Under these circumstances, the Allies settled on a plan to advance into the Low Countries once these were attacked, in the hope of halting the Germans on a front that covered much of Belgium and perhaps a small part of Holland.
5
This project was thus designed to assist the neutrals victimized by German aggression and simultaneously to include their defensive capabilities into the general military power of the Allies. It suffered from two major defects, one obvious from the start, the other apparent only once the fighting began. The
shortcoming evident at the time, never adequately remedied, and contributing greatly to the Allied defeat, was the refusal of Holland and Belgium to coordinate their defensive plans fully with France and Britain. Fearful of arousing the ire of the Germans, the two neutrals allowed some secret contacts and exchange of information with the Western Powers, but never agreed to the development of fully coordinated plans with appropriate preparation to implement them when Germany struck. On the contrary, in both countries the highest officers in the army were replaced by men less inclined to cooperate with France and Britain. The Dutch thereupon decided on a withdrawal pian guaranteed to isolate them from any assistance by land, and the Belgians–whose military forces were far more substantial–also refused to work out a coherent defensive strategy with their only conceivable protectors.
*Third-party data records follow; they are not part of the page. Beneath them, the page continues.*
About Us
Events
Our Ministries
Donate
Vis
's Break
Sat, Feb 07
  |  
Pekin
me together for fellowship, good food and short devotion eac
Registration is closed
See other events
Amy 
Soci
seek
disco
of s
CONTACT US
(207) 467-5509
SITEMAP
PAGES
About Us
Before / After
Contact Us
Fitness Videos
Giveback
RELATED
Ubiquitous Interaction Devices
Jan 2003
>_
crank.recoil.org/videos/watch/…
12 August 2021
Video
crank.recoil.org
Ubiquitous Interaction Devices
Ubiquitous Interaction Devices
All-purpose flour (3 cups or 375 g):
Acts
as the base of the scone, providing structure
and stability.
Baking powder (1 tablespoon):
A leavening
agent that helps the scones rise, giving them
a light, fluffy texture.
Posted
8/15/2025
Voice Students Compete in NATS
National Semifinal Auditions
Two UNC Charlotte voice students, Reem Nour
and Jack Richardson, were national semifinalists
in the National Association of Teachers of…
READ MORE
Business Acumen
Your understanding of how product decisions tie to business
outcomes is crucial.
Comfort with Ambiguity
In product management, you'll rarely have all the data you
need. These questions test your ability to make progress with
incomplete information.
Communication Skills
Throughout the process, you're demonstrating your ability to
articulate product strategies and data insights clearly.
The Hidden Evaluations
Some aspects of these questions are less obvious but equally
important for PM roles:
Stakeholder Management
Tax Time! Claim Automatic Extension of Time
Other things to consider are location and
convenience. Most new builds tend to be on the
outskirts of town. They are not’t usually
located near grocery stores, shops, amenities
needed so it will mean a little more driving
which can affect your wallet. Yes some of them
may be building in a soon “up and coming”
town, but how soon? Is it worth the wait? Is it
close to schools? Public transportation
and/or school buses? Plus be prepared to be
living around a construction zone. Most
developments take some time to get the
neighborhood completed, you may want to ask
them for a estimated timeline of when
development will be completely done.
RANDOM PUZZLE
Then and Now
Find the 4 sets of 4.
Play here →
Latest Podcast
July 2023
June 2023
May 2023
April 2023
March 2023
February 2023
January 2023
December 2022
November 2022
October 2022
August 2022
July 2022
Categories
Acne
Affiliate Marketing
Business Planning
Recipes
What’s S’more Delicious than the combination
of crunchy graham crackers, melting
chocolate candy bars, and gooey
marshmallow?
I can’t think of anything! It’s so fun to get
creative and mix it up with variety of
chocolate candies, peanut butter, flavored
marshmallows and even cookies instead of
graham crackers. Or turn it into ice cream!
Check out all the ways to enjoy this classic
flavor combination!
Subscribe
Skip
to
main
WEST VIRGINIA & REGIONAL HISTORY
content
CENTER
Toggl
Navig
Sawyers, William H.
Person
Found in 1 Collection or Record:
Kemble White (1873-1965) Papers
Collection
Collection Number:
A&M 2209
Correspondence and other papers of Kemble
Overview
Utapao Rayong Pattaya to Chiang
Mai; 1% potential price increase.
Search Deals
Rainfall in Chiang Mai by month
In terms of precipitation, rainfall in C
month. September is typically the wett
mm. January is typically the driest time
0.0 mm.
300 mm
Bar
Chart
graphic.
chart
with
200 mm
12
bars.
Whether, in the face of such attitudes, it made sense for France and Britain to plan a commitment of their best equipped forces to a move forward into countries unwilling to coordinate their own efforts with those whom they planned to ask for help, raises a question of great complexity which had arisen in Norway; it reflects the redoubling of an advantage unscrupulous attackers have over cautious countries which hope to avoid war by avoiding measures thought likely to provoke the attacker–the same advantage Germany had enjoyed and exploited in the face of the delayed Polish mobilization.